Alex’s epic charity trek
Climb to honour brother
A Blairgowrie family is celebrating a big charity success after smashing an initial target and raising more than £4000 for the British Heart Foundation (BHF).
In February, accountant Alex Howes decided to undertake a major challenge – setting foot on the top of Kilimanjaro, which is Africa’s highest peak.
To mark the approaching first anniversary of the loss of his eldest brother, Stuart, on September 6 last year at the age of 53, Alex wished to raise £1500 for the heart condition charity.
He has now raised almost three times that amount after climbing 6000 metres up imposing landmark.
Alex, Stuart and their other brother Andrew grew up in Blairgowrie with their parents, Isobel and Bill.
All of the immediate family still live in the town.
Alex said: “It’s just incredible to think we have raised more than £4200 in Stuart’s name and for a charity that is so close to all our hearts.
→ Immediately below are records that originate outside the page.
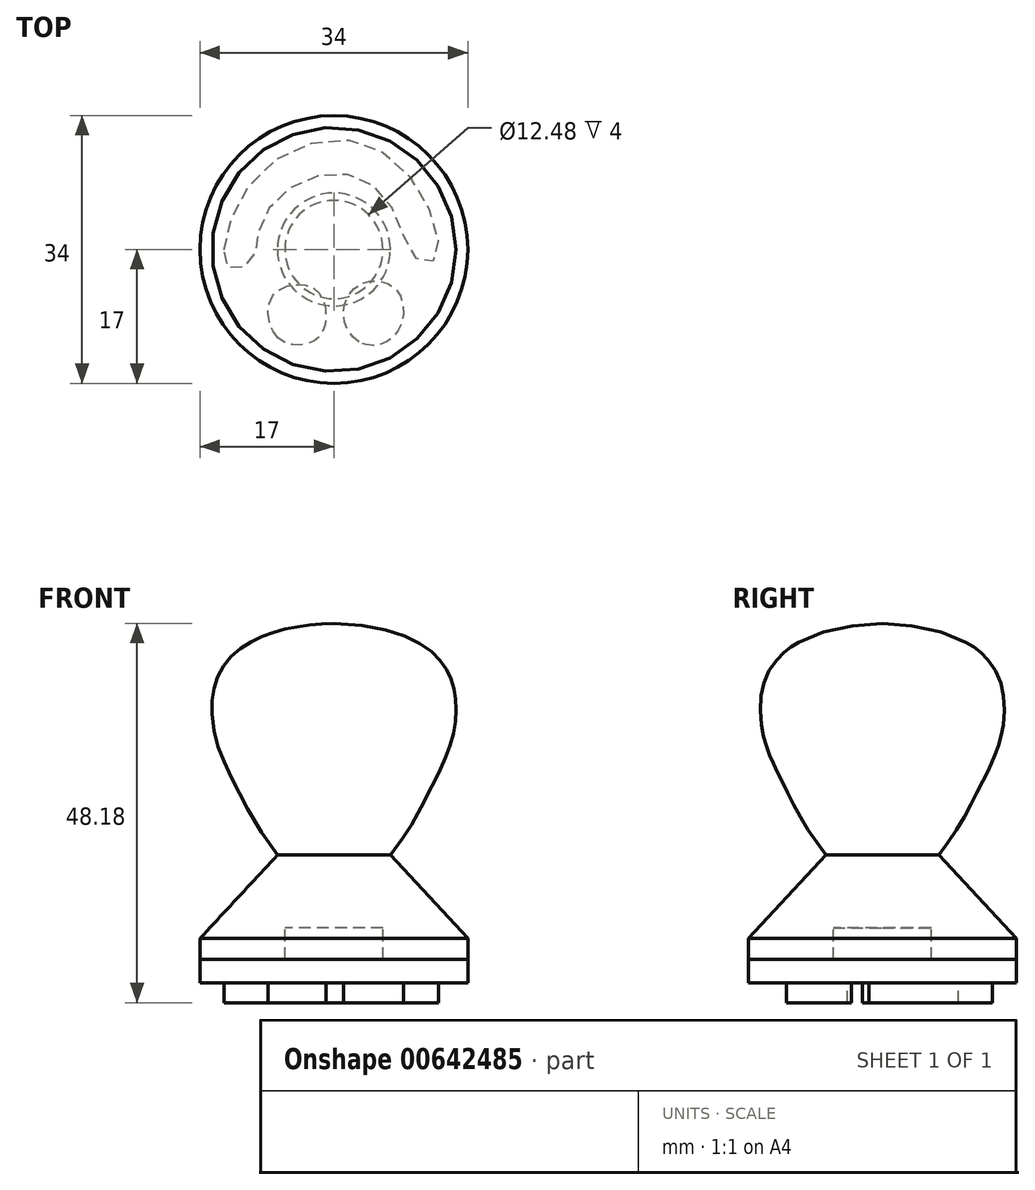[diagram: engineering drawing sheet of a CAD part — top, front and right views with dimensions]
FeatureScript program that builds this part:
annotation { "Feature Type Name" : "Feature", "Feature Type Description" : "" }
export const myFeature = defineFeature(function(context is Context, id is Id, definition is map)
    precondition{}
    {
        {
            var Q0;
            Q0=qCreatedBy(makeId("Front.planeOp"),FACE);
            var sketch = newSketch(context, id + "F0", { "sketchPlane" : qUnion([Q0])});
            skFitSpline(sketch, "E0", {"points": [v(0, 52.6) * mm, v(13.73, 47.6) * mm, v(15.4, 43.34) * mm, v(14.92, 37.64) * mm, v(12.14, 31.33) * mm, v(7.17, 23.18) * mm], "startDerivative": vector(89.4, -2.75) * mm, "endDerivative": vector(-39.97, -53.3) * mm});
            skLineSegment(sketch, "E1", {"start": v(7.17, 23.18) * mm, "end": v(17, 12.6) * mm});
            skLineSegment(sketch, "E2", {"start": v(17, 12.6) * mm, "end": v(0, 12.6) * mm});
            skLineSegment(sketch, "E3", {"start": v(0, 12.6) * mm, "end": v(0, 52.6) * mm});
            skLineSegment(sketch, "E4", {"start": v(17, 12.6) * mm, "end": v(5.53, 12.6) * mm});
            skLineSegment(sketch, "E5", {"start": v(5.53, 12.6) * mm, "end": v(5.53, 16.54) * mm});
            skLineSegment(sketch, "E6", {"start": v(5.53, 16.54) * mm, "end": v(0, 16.54) * mm});
            skLineSegment(sketch, "E7", {"start": v(0, 16.54) * mm, "end": v(0, 9.76) * mm});
            skLineSegment(sketch, "E8", {"start": v(0, 9.76) * mm, "end": v(17, 9.76) * mm});
            skLineSegment(sketch, "E9", {"start": v(17, 9.76) * mm, "end": v(17, 12.6) * mm});
            skSolve(sketch);
        }
        {
            var Q0;
            Q0 = qSketchRegion(id + "F0", true);
            var Q1;
            Q1=sQuery(id+"F0.wireOp",EDGE,"E3");
            revolve(context, id + "F1", {"entities" : qUnion([Q0]), "axis" : qUnion([Q1]), "revolveType" : RevolveType.FULL});
        }
        {
            var Q0;
            Q0=qCreatedBy(makeId("Front.planeOp"),FACE);
            var sketch = newSketch(context, id + "F2", { "sketchPlane" : qUnion([Q0])});
            skLineSegment(sketch, "E10", {"start": v(0, 6.93) * mm, "end": v(17, 6.93) * mm});
            skLineSegment(sketch, "E11", {"start": v(17, 6.93) * mm, "end": v(17, 9.93) * mm});
            skLineSegment(sketch, "E12", {"start": v(17, 9.93) * mm, "end": v(6.24, 9.93) * mm});
            skLineSegment(sketch, "E13", {"start": v(6.24, 9.93) * mm, "end": v(6.24, 13.93) * mm});
            skLineSegment(sketch, "E14", {"start": v(6.24, 13.93) * mm, "end": v(0, 13.93) * mm});
            skLineSegment(sketch, "E15", {"start": v(0, 13.93) * mm, "end": v(0, 6.93) * mm});
            skSolve(sketch);
        }
        {
            var Q0;
            Q0 = qSketchRegion(id + "F2", true);
            var Q1;
            Q1=sQuery(id+"F2.wireOp",EDGE,"E15");
            revolve(context, id + "F3", {"entities" : qUnion([Q0]), "axis" : qUnion([Q1]), "revolveType" : RevolveType.FULL});
        }
        {
            var Q0;
            Q0=makeQuery(id+"F3.opRevolve","SWEPT_FACE",FACE,{"disambiguationData":[OSD([sQuery(id+"F2.wireOp",EDGE,"E10")])]});
            var sketch = newSketch(context, id + "F4", { "sketchPlane" : qUnion([Q0])});
            skFitSpline(sketch, "E16", {"points": [v(-13.93, 0) * mm, v(-9.39, -9.76) * mm, v(2.72, -13.78) * mm, v(11.54, -6.28) * mm, v(12.86, 1.21) * mm, v(10.55, 1.21) * mm, v(7.37, -5.35) * mm, v(1.64, -9.54) * mm, v(-6.08, -7.45) * mm, v(-9.63, -2.1) * mm, v(-10.5, 1.49) * mm, v(-13.14, 2.48) * mm, v(-13.93, 0) * mm]});
            skFitSpline(sketch, "E17", {"points": [v(-7.1, 11.25) * mm, v(-7.77, 5.85) * mm, v(-2.53, 4.96) * mm, v(-1.1, 9.4) * mm, v(-3, 11.83) * mm, v(-7.1, 11.25) * mm]});
            skFitSpline(sketch, "E18", {"points": [v(3.18, 11.74) * mm, v(1.2, 8.32) * mm, v(3.4, 4.35) * mm, v(7.79, 4.96) * mm, v(8.58, 9.42) * mm, v(6.16, 11.96) * mm, v(3.18, 11.74) * mm]});
            skSolve(sketch);
        }
        {
            var Q0;
            Q0 = qSketchRegion(id + "F4", true);
            extrude(context, id + "F5", {"entities" : qUnion([Q0]), "operationType" : NewBodyOperationType.ADD, "depth" : 2.5 * mm, "offsetDistance" : 25 * mm});
        }
        {
            var Q0;
            Q0=makeQuery(id+"F3.opRevolve","SWEPT_BODY",BODY,{"disambiguationData":[OSD([sQuery(id+"F2.wireOp",EDGE,"E10"),sQuery(id+"F2.wireOp",EDGE,"E11"),sQuery(id+"F2.wireOp",EDGE,"E12"),sQuery(id+"F2.wireOp",EDGE,"E13"),sQuery(id+"F2.wireOp",EDGE,"E14"),sQuery(id+"F2.wireOp",EDGE,"E15")])]});
            var Q1;
            Q1=makeQuery(id+"F1.opRevolve","SWEPT_BODY",BODY,{"disambiguationData":[OSD([sQuery(id+"F0.wireOp",EDGE,"E0"),sQuery(id+"F0.wireOp",EDGE,"E1"),sQuery(id+"F0.wireOp",EDGE,"E3"),sQuery(id+"F0.wireOp",EDGE,"E7"),sQuery(id+"F0.wireOp",EDGE,"E8"),sQuery(id+"F0.wireOp",EDGE,"E9")])]});
            booleanBodies(context, id + "F6", {"operationType" : BooleanOperationType.SUBTRACTION, "tools" : qUnion([Q0]), "targets" : qUnion([Q1]), "keepTools" : true});
        }
    });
“I had been thinking about climbing Kilimanjaro for a few years and Stuart’s death, at such a young age, motivated me to take it on. It means something positive has come out of the saddest of times.”
Stuart, Alex and Andrew were all very close and pupils at Blairgowrie High School during the 1980s.
Alex has paid tribute to everyone who donated to his challenge.
“I cannot thank them enough,” he explained. “Stuart was so well-loved and is very much missed by everyone who knew him.
“My family and their friends and work colleagues in and around Blairgowrie played a huge part in helping to raise so much.”
Alex now lives in Stoke on Trent and is an accountant in the finance department at the Royal Wolverhampton NHS Trust.
He described the trek as an “unforgettable experience”.
He continued: “The actual climb was unbelievably difficult and factors such as sleeping conditions, altitude sickness and tiredness didn’t help but it was all so worth it.”
Alex’s achievements are even more remarkable given that he was involved in a road accident at the age of 19, after which his parents were told there was a high likelihood he might never walk again.
However the teenager defied the odds to make a full recovery.
The money raised by Alex’s adventure will now help the BHF continue to fund potentially life-saving research into heart and circulatory diseases.
In the 1960s, the decade the BHF was founded, seven out of 10 heart attacks in the UK were fatal.
Now, thanks in part to research the BHF has helped to fund, at least seven out of 10 people survive.
April Davidson, BHF Scotland area fundraising manager, said: “We really are indebted to Alex for taking on such an incredible challenge to raise money for the BHF in memory of his brother, Stuart.
“Our research to help the 700,000 people in Scotland living with heart and circulatory diseases is only made possible because of the generosity of amazing fundraisers.
“Their efforts mean we can continue to fund life-saving research to help us find the breakthroughs, treatments and cures of the future and turn research that once seemed like science fiction into reality.”
Donations to Alex’s fundraising page can still be made.